Table 3 Comparison of multidrug resistance and methicillin resistance in biofilm-positive and biofilm-negative Staphylococcus aureus isolates
Furthermore, 13 (30.2%) of the total isolates were MRSA. Remarkably, 43.3% of biofilm producers were MRSA, whereas no MRSA isolates were noted among the biofilm nonproducers (P<0.05; ).
Discussion
In spite of the various antimicrobial therapies available, the management of bacterial wound infections remains problematic.Citation3 In the present study, we detected the in vitro biofilm-forming ability of S. aureus isolated from wounds of hospitalized patients and their association with antimicrobial resistance.

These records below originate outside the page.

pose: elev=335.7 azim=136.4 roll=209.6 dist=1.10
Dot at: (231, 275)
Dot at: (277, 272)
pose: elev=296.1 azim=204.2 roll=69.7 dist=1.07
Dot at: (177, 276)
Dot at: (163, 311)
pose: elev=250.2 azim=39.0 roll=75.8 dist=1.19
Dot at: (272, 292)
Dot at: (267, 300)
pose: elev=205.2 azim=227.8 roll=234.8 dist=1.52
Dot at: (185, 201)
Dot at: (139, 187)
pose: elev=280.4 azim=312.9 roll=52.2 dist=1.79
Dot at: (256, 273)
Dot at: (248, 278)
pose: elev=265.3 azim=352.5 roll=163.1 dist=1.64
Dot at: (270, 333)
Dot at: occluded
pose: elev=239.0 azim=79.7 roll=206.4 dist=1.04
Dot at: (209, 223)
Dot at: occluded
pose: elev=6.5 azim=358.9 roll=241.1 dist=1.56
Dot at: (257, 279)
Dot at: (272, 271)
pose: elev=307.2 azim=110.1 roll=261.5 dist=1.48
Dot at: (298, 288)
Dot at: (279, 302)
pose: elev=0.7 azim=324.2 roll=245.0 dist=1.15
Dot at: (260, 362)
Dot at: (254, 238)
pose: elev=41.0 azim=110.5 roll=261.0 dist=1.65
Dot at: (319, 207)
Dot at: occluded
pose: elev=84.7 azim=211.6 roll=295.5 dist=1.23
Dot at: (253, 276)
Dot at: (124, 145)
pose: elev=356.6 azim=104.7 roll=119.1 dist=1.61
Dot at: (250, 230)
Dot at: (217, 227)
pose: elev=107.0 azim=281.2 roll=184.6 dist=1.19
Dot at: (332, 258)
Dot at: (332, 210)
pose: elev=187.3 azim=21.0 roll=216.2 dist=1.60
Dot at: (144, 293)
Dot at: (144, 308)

In this study, the detection and comparison of biofilm-forming ability were performed using two in vitro methods, TCP and TM, respectively. TCP has been used as a gold standard method, whereas TM is used as a screening test.Citation18 Although TM is one of the simplest methods used, the presence of visible errors should be considered with the method.Citation19 In the present study, the prevalence of biofilm formation was very similar in the two methods (69.8% and 65.1% biofilm formation was detected using the TCP and TM methods, respectively). In addition, we confirmed the accuracy of TM by measuring the sensitivity, specificity, positive predictive value and negative predictive value. Moreover, TM is cost effective and easily available which has to be taken under consideration in a developing country like Nepal. Therefore, TM may be used for the screening of biofilms during routine laboratory work at the general hospital.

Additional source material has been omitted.